One of the NATO systems using satellite communications from NSS6G is the Alliance Ground Surveillance (AGS) system. In addition to using the UHF band from NSS6G, NATO AGS uses two other types of satellite communications via commercial contracts with industry: Ku band provided by LuxGovSat and Inmarsat via Airbus Norway. NATO’s AGS system provides a unique state-of-the-art airborne ground surveillance capability for all NATO members, with a platform adapted to meet NATO’s intelligence, surveillance and reconnaissance requirements.

Ground segment components

The NCI Agency, with more than 100 subject matter experts and military operators, manages several satellite ground stations (SGS). In order to deliver new, improved satellite anchoring capabilities to NATO, four of the stations are being upgraded. This upgrade will almost double the previous satellite communications ground coverage and will enable NATO to do more with fewer stations.
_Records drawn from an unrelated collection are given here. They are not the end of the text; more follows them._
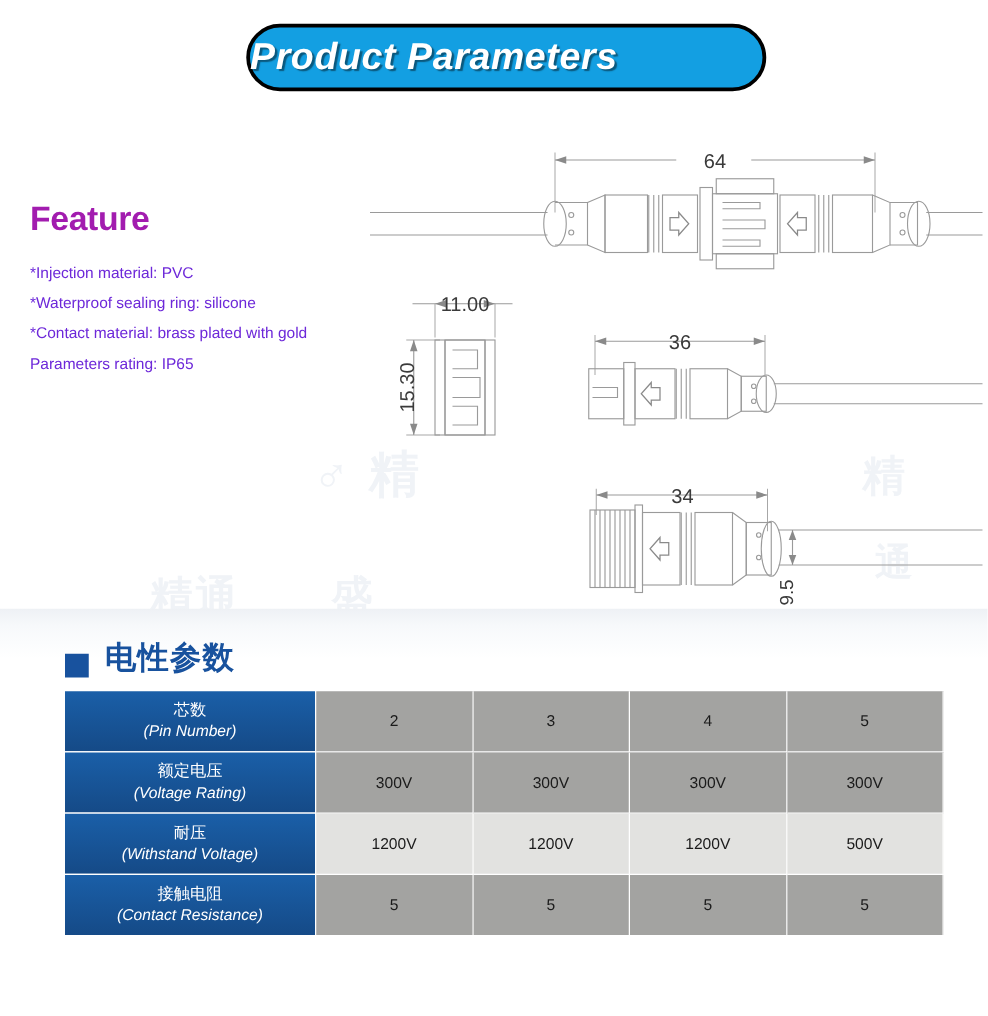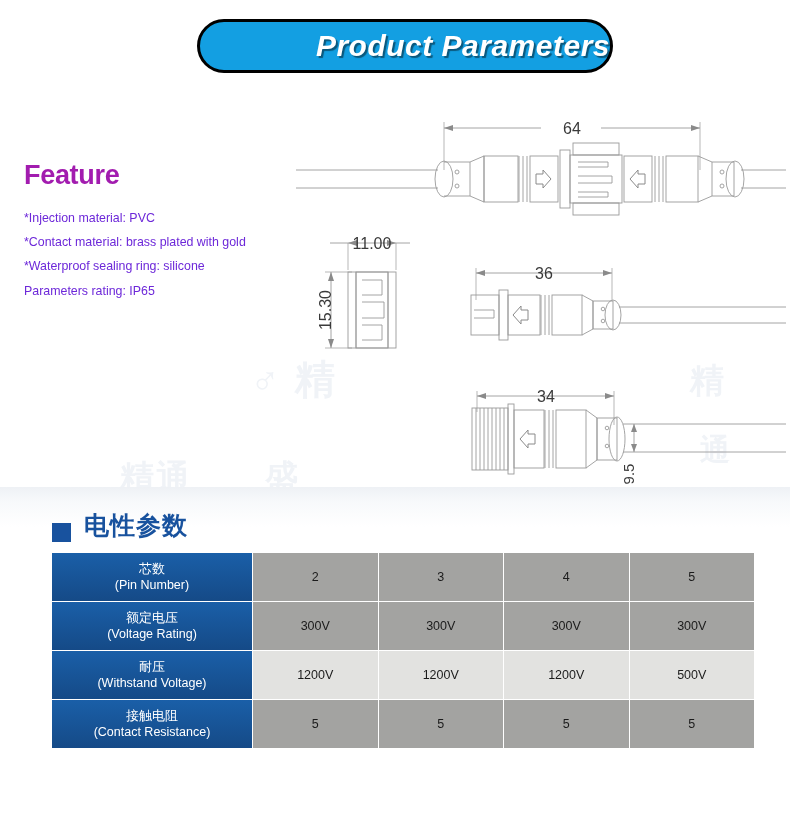--- a/index.html
+++ b/index.html
@@ -37,21 +37,21 @@
   }
   #banner {
     width: 100%;
     height: 100%;
     box-sizing: border-box;
     border: 3px solid #000000;
     border-radius: 28px;
     background: #139fe2;
     display: flex;
     align-items: center;
-    justify-content: flex-end;
+    justify-content: flex-start;
   }
   #banner-text {
     font-size: 30px;
     font-style: italic;
     font-weight: bold;
     color: #ffffff;
     letter-spacing: 0.5px;
     text-shadow: 2px 2px 1px rgba(0,0,0,0.45);
   }
 
@@ -145,20 +145,21 @@
     margin-left: 40px;
   }
   td.rowhead .cn {
     display: block;
     font-family: "DejaVu Sans", sans-serif;
     font-size: 13px;
   }
   td.rowhead .en {
     display: block;
     font-size: 12.5px;
+    font-style: italic;
   }
   tr.dark td.val { background: #a3a3a1; color: #1b1b1b; }
   tr.light td.val { background: #e2e2e0; color: #1b1b1b; }
   td.val:last-child { border-right: none; }
   #spec-table tr:last-child td { border-bottom: none; }
 </style>
 </head>
 <body>
 
 <div id="watermark-layer">
@@ -171,22 +172,22 @@
 
 <div id="banner-wrap">
   <div id="banner">
     <span id="banner-text">Product Parameters</span>
   </div>
 </div>
 
 <div id="feature-title">Feature</div>
 <div id="feature-list">
   <div class="feature-line">*Injection material: PVC</div>
+  <div class="feature-line">*Waterproof sealing ring: silicone</div>
   <div class="feature-line">*Contact material: brass plated with gold</div>
-  <div class="feature-line">*Waterproof sealing ring: silicone</div>
   <div class="feature-line">Parameters rating: IP65</div>
 </div>
 
 <svg id="drawings" viewBox="0 0 790 500">
   <defs>
     <g id="arrow-right-glyph">
       <path d="M0,-5 L7,-5 L7,-9 L15,0 L7,9 L7,5 L0,5 Z" fill="none" stroke="#8a8a8a" stroke-width="1"></path>
     </g>
     <g id="arrow-left-glyph">
       <path d="M15,-5 L8,-5 L8,-9 L0,0 L8,9 L8,5 L15,5 Z" fill="none" stroke="#8a8a8a" stroke-width="1"></path>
The satellite ground stations are:

  • two large satellite ground stations:
    • SGS-S01 Kester, Belgium (the provisional acceptance of a completely rebuilt site was achieved on 29 November 2019)
    • SGS-S02 Lughezzano, Italy (the station at Lughezzano is being extensively upgraded, with three new antennas)
  • two smaller satellite ground stations, both of which will be refurbished and upgraded:
    • SGS-S03 Atalanti, Greece
    • SGS-S04 Oglananasi, Turkey

Contract evolution

From 2005 until 2019, the NATO SATCOM Post-2000 project supplied SATCOM services to NATO. In this project, three nations (France, Italy and the United Kingdom) delivered capacity to NATO.

The 2020 agreement on NSS6G results in a 15 per cent increase in the SHF band and a 25 per cent increase in the UHF band. The use of the EHF band is a new capability for NATO.

The NCI Agency also coordinated the agreement for AGS’s satellite communications in 2015. 


The Joint Service Management Office at the NCI Agency’s offices in Mons, Belgium serves as the administrative and management interface between the four nations and the Agency’s SATCOM Programme Manager.

In addition, a Joint Service Delivery Office – composed of one contractor from each of the four nations – is the interface between the national satellite communications centres and the Agency’s service delivery managers.

Allied Command Operations (ACO), in conjunction with the NCI Agency, plans and prepares NATO’s operational requirements, which are then discussed with the two offices to ensure that suitable satellite capacity is made available to meet NATO’s changing requirements. Day-to-day satellite access requests are then handled by the NCI Agency, which allocates user traffic to the satellite capacity.


The Alliance had only been in existence for 17 years when it began investigating how to use space to increase its capabilities. Later, in 1970, with only three space-capable nations on Earth at that time, NATO started a programme that would last until 2005, owning and operating communications satellites to support the Alliance. Those satellites were able to deliver to NATO tactical (in UHF band) and strategic (in SHF band) capacity.

The organisation now known as the NCI Agency provided this essential SATCOM capacity to NATO.  During this period, the number of nations owning satellites rapidly expanded from 3 to 50, with the cost of placing a satellite into orbit decreasing considerably as technological capabilities advanced.

As a result of the changing environment, NATO adopted a different approach to the provision of satellite communications in 2005, coordinating with nations and procuring space services from industry and through what is now the NCI Agency.

After 15 years of experience provisioning satellite communications services, NATO signed a new memorandum of understanding known as NSS6G and added dedicated satellite communications for NATO’s airborne ground surveillance capability, i.e. the AGS remotely piloted aircraft.